### WHAT YOU ARE ASKED TO DO
Return the lines in the records that start at the line containing "Looking at this image, when" and run through the line containing "Answer: the man in black hoodie", both ends included, copied exactly with nothing else.

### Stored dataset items
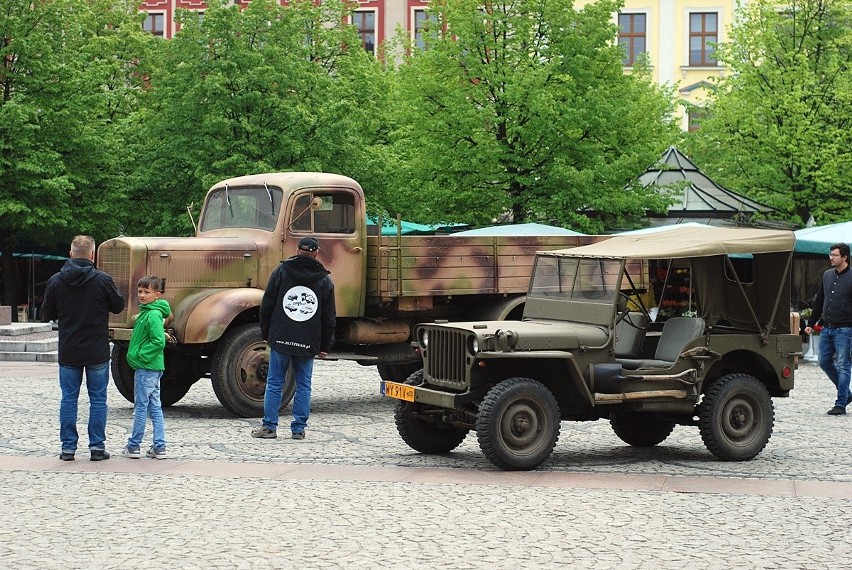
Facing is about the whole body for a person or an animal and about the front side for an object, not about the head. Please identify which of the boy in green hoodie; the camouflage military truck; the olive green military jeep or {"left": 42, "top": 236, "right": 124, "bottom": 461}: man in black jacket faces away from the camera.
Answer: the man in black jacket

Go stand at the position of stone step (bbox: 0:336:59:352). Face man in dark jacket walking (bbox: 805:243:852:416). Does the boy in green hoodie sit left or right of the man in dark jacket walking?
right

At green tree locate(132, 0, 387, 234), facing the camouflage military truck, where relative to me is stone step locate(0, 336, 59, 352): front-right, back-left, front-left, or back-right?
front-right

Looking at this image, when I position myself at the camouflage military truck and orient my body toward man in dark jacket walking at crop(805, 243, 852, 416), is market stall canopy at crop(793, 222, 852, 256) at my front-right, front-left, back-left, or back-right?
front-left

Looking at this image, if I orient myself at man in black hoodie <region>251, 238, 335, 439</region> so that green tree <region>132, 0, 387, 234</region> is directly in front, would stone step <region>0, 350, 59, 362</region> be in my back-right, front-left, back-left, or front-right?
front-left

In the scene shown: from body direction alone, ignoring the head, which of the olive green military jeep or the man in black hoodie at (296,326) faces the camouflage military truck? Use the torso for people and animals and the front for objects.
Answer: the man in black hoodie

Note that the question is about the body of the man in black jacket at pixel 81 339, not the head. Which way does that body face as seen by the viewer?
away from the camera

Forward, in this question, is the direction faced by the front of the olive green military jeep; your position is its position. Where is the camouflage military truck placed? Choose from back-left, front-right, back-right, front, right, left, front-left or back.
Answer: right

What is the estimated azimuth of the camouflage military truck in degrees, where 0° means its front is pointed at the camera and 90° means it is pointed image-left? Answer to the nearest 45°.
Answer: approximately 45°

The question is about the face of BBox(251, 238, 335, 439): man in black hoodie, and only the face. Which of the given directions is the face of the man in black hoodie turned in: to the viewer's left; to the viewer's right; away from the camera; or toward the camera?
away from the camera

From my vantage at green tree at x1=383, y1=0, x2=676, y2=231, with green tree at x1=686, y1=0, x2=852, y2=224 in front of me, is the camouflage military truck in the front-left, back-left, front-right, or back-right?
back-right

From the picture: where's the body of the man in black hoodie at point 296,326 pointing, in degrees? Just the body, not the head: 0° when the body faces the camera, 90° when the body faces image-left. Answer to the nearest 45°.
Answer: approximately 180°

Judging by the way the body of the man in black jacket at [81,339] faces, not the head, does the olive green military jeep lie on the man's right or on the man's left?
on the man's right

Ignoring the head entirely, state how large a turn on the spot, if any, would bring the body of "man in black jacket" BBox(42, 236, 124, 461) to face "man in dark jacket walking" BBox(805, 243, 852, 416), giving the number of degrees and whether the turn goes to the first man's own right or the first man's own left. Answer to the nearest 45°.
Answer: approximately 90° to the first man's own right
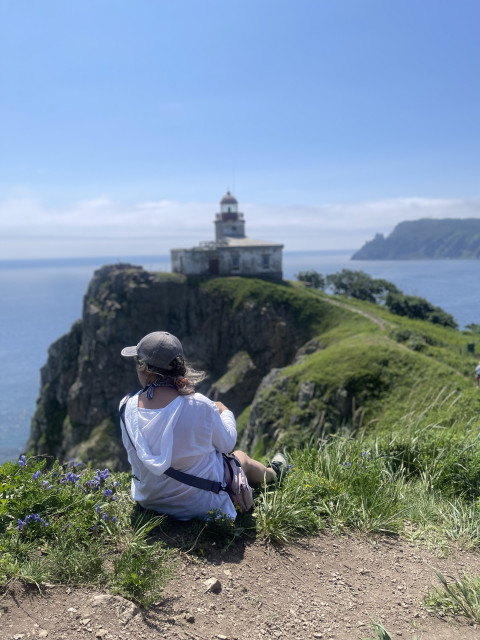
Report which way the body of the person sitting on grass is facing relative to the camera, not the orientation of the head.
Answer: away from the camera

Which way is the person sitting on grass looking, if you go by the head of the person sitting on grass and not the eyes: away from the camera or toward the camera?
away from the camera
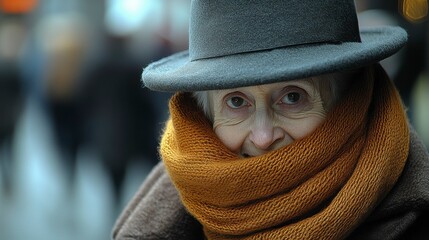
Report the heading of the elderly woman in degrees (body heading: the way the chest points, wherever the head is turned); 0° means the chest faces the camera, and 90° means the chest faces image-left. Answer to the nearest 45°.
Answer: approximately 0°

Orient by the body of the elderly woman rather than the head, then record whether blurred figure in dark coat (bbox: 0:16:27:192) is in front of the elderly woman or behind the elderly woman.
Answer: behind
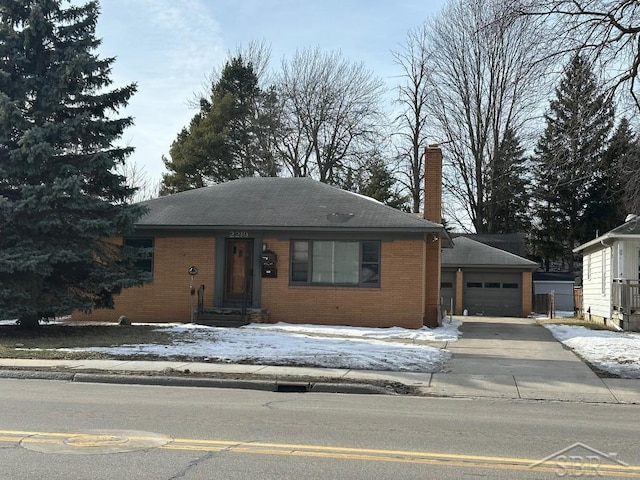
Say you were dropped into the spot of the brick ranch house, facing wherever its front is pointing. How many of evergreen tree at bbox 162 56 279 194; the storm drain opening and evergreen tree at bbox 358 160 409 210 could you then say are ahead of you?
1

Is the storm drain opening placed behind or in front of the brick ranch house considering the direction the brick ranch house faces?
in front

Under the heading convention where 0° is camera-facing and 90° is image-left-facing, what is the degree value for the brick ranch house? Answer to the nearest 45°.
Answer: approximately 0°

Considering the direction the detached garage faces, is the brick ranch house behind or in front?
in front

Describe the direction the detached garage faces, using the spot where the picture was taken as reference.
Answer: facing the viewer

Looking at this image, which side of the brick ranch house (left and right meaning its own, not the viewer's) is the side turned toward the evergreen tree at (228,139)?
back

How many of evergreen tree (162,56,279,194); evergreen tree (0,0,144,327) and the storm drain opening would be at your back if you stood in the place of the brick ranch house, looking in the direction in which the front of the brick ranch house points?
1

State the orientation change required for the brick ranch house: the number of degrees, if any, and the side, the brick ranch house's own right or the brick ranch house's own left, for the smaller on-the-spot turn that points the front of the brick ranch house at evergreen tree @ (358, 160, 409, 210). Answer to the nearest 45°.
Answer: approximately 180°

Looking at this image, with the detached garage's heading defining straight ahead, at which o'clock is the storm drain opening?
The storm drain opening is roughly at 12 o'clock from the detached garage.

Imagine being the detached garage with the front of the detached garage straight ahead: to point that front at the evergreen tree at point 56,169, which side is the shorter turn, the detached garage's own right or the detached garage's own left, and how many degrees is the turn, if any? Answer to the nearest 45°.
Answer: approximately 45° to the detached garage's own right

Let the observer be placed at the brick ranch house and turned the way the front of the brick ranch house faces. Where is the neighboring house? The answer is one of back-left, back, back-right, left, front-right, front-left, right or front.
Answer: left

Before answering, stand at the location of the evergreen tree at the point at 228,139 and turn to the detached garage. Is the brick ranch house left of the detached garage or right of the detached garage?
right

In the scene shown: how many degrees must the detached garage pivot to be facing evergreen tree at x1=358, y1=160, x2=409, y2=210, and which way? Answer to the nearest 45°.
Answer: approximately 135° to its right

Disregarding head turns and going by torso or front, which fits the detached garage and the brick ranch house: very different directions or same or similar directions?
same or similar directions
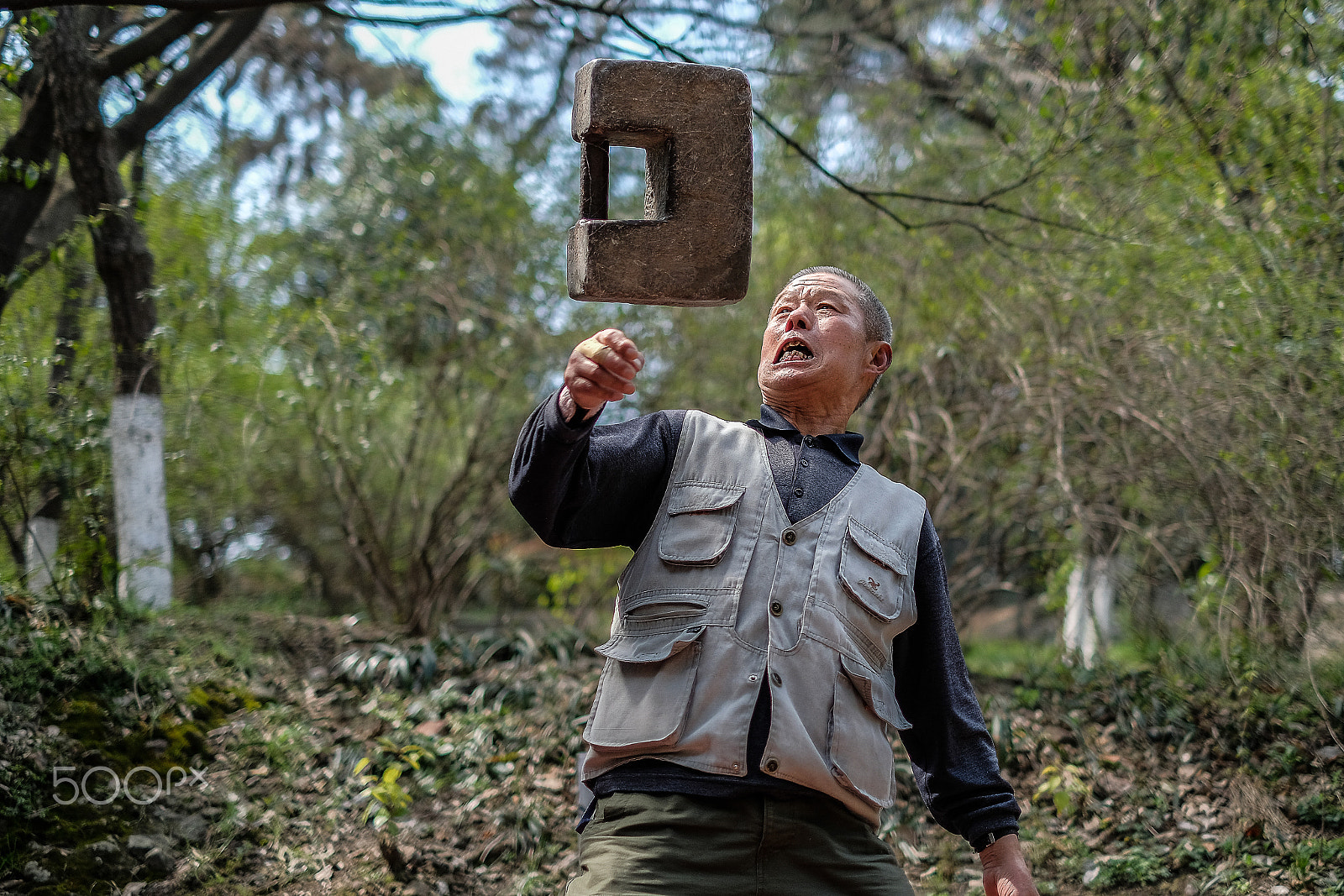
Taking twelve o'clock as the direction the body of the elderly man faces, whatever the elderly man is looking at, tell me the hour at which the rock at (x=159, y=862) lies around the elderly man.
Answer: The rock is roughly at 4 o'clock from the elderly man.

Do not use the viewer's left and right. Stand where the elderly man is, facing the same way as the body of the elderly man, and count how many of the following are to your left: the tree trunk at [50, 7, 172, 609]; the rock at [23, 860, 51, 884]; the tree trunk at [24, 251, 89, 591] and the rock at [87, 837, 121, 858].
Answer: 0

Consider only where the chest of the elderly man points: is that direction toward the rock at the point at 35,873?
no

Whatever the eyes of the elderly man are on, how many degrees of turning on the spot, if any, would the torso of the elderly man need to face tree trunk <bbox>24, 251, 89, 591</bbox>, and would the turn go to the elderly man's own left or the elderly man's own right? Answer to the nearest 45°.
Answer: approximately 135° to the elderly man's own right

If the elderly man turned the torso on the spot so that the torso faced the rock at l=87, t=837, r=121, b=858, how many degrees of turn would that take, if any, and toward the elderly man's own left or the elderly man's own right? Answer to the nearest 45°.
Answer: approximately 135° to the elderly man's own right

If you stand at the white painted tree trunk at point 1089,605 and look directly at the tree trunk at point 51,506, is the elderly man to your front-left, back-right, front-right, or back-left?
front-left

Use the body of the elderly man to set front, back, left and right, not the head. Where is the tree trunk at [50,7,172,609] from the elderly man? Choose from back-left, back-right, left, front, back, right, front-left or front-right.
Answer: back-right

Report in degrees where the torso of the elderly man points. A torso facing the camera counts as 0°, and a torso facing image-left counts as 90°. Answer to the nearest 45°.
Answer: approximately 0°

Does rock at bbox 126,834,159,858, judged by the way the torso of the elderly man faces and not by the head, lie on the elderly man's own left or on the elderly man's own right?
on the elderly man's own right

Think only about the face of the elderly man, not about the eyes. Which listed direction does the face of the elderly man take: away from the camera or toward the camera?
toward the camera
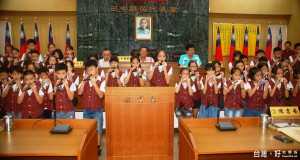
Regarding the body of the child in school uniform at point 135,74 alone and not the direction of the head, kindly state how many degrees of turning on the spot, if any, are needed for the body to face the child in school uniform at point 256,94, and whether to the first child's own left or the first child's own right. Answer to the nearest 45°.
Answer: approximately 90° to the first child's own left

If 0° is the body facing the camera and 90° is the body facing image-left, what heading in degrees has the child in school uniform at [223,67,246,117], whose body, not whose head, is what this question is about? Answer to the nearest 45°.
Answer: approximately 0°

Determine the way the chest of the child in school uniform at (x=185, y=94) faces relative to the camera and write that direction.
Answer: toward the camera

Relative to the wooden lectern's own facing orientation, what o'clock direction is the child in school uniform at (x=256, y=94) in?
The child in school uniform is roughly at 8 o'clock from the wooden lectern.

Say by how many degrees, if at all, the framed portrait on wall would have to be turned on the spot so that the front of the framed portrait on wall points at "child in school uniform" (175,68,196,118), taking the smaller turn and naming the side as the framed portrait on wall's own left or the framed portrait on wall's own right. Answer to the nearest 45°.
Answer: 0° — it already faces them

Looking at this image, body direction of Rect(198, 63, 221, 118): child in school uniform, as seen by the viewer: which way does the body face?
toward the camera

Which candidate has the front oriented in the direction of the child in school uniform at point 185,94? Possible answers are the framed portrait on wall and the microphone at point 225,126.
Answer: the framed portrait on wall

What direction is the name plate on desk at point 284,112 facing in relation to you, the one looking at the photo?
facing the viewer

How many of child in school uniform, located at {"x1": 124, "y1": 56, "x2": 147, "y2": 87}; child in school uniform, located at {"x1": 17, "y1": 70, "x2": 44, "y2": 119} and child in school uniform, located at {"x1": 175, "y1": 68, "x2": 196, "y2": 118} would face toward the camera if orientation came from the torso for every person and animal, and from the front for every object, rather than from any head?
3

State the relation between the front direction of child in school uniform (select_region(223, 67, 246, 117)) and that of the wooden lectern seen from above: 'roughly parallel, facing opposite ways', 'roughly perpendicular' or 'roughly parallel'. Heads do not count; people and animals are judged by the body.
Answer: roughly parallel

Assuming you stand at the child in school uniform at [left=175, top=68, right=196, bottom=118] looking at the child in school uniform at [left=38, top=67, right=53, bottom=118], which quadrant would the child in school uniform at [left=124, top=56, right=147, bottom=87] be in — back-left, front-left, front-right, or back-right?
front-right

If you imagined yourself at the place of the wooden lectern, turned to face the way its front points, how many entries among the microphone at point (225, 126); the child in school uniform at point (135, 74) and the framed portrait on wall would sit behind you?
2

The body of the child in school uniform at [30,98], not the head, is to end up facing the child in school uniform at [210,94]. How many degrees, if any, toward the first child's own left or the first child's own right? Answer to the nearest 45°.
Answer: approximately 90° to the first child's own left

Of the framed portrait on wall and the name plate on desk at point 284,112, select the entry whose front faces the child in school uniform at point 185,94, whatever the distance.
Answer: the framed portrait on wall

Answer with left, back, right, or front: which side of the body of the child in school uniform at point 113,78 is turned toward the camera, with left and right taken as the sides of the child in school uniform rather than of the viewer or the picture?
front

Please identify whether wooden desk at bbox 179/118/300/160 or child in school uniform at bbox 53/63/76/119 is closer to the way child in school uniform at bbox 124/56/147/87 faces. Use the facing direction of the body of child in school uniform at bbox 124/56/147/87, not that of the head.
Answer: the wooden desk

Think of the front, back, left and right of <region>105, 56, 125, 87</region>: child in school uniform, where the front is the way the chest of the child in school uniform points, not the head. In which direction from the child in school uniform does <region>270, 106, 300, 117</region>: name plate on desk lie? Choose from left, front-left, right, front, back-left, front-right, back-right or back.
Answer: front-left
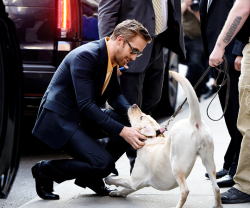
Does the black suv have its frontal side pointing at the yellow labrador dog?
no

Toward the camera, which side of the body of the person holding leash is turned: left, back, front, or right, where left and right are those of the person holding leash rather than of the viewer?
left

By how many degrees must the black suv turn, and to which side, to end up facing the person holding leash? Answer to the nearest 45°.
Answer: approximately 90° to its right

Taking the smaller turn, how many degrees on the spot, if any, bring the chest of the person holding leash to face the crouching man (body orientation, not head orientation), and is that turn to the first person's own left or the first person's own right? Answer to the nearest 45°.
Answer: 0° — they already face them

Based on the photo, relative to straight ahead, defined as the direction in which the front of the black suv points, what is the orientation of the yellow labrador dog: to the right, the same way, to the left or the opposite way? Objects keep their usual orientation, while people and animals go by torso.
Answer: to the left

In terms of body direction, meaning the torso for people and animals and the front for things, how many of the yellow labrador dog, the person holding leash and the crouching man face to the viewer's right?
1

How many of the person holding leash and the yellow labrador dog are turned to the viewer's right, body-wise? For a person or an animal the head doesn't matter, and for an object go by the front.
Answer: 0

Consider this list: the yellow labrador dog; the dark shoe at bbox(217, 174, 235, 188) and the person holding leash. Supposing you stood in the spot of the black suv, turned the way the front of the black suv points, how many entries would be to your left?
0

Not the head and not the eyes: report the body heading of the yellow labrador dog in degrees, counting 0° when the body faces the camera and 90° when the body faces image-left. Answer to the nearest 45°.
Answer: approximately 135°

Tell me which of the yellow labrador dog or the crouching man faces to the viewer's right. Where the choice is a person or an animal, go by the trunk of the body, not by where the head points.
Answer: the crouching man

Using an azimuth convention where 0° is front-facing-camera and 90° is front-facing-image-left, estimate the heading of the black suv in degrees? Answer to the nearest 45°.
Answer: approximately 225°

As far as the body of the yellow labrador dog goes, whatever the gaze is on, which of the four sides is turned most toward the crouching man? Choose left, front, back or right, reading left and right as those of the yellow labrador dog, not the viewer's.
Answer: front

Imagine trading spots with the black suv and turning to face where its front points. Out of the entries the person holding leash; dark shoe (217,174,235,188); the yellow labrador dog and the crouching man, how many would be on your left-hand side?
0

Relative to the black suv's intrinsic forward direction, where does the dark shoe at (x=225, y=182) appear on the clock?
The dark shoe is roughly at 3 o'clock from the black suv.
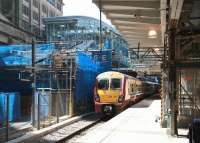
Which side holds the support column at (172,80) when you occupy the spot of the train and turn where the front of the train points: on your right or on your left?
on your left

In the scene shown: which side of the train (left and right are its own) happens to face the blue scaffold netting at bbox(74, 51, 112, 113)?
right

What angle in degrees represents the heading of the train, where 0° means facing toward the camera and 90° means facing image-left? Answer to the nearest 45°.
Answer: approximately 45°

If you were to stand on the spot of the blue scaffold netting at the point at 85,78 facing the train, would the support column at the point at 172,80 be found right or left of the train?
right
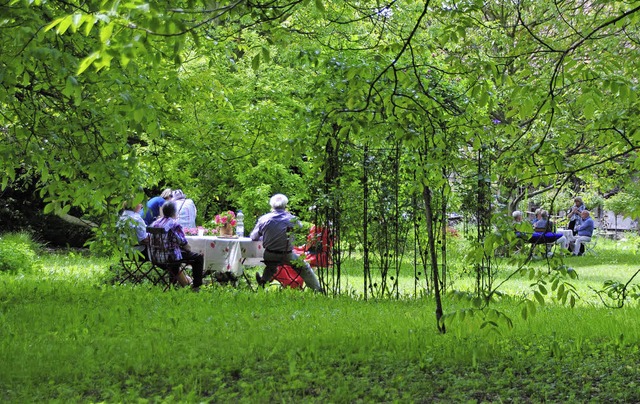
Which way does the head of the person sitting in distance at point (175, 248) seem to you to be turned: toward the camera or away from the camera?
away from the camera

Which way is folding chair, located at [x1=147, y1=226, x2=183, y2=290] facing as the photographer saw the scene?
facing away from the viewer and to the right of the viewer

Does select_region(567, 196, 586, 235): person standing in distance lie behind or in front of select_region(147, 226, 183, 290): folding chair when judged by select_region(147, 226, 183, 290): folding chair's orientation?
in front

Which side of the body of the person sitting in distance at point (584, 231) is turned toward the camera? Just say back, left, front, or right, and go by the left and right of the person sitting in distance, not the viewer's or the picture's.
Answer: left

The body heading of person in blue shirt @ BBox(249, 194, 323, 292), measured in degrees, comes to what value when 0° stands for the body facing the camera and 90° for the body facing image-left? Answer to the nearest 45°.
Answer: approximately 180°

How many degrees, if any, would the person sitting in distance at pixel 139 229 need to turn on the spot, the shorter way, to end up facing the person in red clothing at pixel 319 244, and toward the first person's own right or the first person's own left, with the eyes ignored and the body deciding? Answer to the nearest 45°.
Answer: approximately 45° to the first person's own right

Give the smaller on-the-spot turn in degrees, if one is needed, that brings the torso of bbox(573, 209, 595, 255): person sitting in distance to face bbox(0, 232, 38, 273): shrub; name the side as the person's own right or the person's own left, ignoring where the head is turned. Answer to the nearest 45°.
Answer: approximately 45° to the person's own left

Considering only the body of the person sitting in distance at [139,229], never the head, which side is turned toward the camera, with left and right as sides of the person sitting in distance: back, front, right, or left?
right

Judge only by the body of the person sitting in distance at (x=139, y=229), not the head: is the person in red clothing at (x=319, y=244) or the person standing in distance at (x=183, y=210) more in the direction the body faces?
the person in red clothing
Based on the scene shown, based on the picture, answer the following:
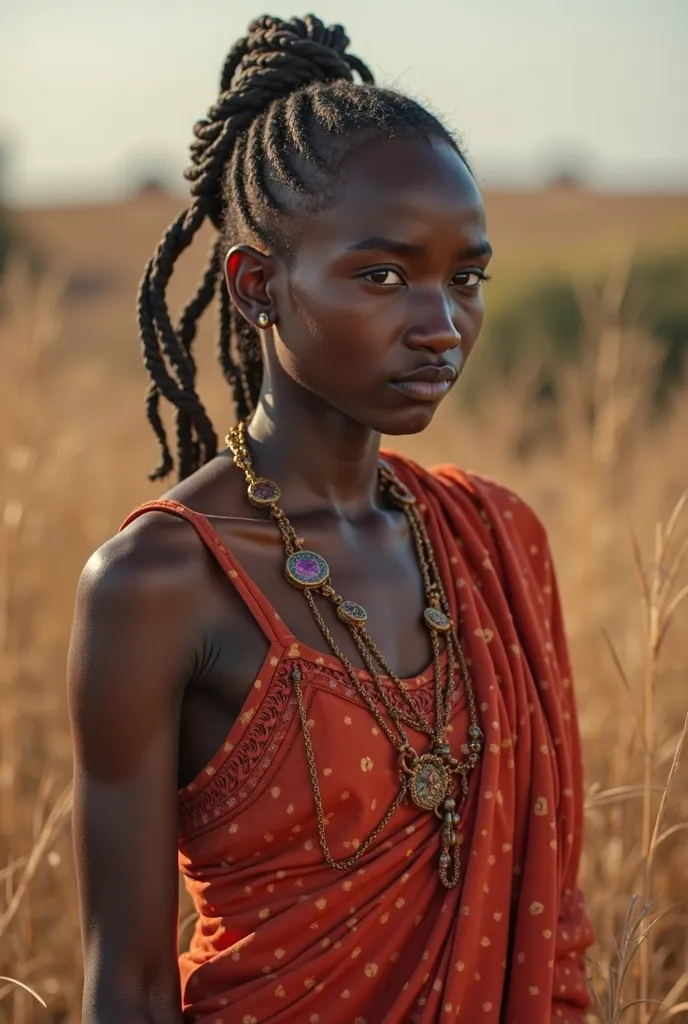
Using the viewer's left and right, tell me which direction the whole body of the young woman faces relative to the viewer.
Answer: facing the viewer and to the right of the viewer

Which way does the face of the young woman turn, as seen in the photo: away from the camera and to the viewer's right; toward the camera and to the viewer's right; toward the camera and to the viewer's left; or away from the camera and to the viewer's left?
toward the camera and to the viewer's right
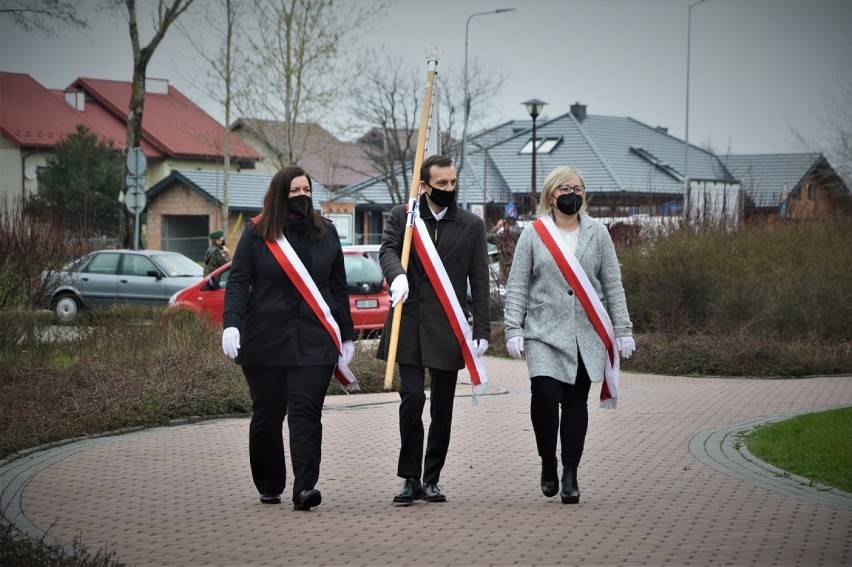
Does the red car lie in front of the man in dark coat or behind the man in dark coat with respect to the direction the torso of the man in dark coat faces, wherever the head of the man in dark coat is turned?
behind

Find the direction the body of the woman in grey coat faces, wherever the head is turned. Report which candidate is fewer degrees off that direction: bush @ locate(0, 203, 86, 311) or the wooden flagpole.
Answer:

### EXERCISE ANSWER
Looking at this image, when I position myself at the camouflage military truck and orient my body toward man in dark jacket walking at crop(805, 243, 852, 416), is market stall canopy at crop(793, 222, 852, 256) at my front-right, front-left, back-left, or back-right?
front-left

Looking at this image, if I orient myself at man in black hoodie <region>251, 238, 335, 439</region> so that green tree <region>132, 0, 387, 234</region> is directly in front, would stone step <region>0, 350, 59, 362</region> be in my back-right, front-left, back-left, or front-right?
front-left

In the scene shown: from body direction alone, ignoring the head, which of the olive green military jeep or the man in black hoodie at (296,326) faces the camouflage military truck? Use the torso for people and animals and the front for objects.
Answer: the man in black hoodie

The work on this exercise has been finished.